*What you will do*
Copy every line of the data below word for word, with no changes.
## BEGIN Records for this task
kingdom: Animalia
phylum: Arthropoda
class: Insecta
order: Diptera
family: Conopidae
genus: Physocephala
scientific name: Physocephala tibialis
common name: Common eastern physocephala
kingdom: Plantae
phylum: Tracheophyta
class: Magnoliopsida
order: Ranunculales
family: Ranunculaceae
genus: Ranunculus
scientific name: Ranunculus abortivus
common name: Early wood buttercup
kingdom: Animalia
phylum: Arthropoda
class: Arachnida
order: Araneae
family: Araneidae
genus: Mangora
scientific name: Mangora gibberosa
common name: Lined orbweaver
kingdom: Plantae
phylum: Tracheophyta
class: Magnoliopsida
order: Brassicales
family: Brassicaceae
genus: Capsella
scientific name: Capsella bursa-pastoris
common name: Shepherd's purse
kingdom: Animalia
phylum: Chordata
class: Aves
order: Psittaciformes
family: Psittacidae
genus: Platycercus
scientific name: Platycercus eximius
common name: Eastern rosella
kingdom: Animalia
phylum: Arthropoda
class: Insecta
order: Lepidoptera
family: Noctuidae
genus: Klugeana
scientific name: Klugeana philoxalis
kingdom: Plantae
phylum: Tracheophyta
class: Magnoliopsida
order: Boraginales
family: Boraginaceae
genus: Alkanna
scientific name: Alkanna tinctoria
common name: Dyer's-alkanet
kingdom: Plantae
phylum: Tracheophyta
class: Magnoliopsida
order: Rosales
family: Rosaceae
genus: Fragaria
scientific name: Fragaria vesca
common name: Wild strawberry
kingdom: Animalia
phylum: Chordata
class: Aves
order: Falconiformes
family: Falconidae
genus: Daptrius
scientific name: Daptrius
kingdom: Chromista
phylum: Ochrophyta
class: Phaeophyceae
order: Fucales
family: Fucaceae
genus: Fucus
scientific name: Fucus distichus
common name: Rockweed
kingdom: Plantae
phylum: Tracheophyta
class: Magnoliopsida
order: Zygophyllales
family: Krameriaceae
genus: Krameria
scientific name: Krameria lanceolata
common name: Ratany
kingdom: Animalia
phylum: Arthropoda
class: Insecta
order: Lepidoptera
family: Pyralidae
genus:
## END Records for this task
*Exercise answer*
kingdom: Animalia
phylum: Arthropoda
class: Insecta
order: Diptera
family: Conopidae
genus: Physocephala
scientific name: Physocephala tibialis
common name: Common eastern physocephala
kingdom: Plantae
phylum: Tracheophyta
class: Magnoliopsida
order: Ranunculales
family: Ranunculaceae
genus: Ranunculus
scientific name: Ranunculus abortivus
common name: Early wood buttercup
kingdom: Animalia
phylum: Arthropoda
class: Arachnida
order: Araneae
family: Araneidae
genus: Mangora
scientific name: Mangora gibberosa
common name: Lined orbweaver
kingdom: Plantae
phylum: Tracheophyta
class: Magnoliopsida
order: Brassicales
family: Brassicaceae
genus: Capsella
scientific name: Capsella bursa-pastoris
common name: Shepherd's purse
kingdom: Animalia
phylum: Chordata
class: Aves
order: Psittaciformes
family: Psittacidae
genus: Platycercus
scientific name: Platycercus eximius
common name: Eastern rosella
kingdom: Animalia
phylum: Arthropoda
class: Insecta
order: Lepidoptera
family: Noctuidae
genus: Klugeana
scientific name: Klugeana philoxalis
kingdom: Plantae
phylum: Tracheophyta
class: Magnoliopsida
order: Boraginales
family: Boraginaceae
genus: Alkanna
scientific name: Alkanna tinctoria
common name: Dyer's-alkanet
kingdom: Plantae
phylum: Tracheophyta
class: Magnoliopsida
order: Rosales
family: Rosaceae
genus: Fragaria
scientific name: Fragaria vesca
common name: Wild strawberry
kingdom: Animalia
phylum: Chordata
class: Aves
order: Falconiformes
family: Falconidae
genus: Daptrius
scientific name: Daptrius
kingdom: Chromista
phylum: Ochrophyta
class: Phaeophyceae
order: Fucales
family: Fucaceae
genus: Fucus
scientific name: Fucus distichus
common name: Rockweed
kingdom: Plantae
phylum: Tracheophyta
class: Magnoliopsida
order: Zygophyllales
family: Krameriaceae
genus: Krameria
scientific name: Krameria lanceolata
common name: Ratany
kingdom: Animalia
phylum: Arthropoda
class: Insecta
order: Lepidoptera
family: Pyralidae
genus:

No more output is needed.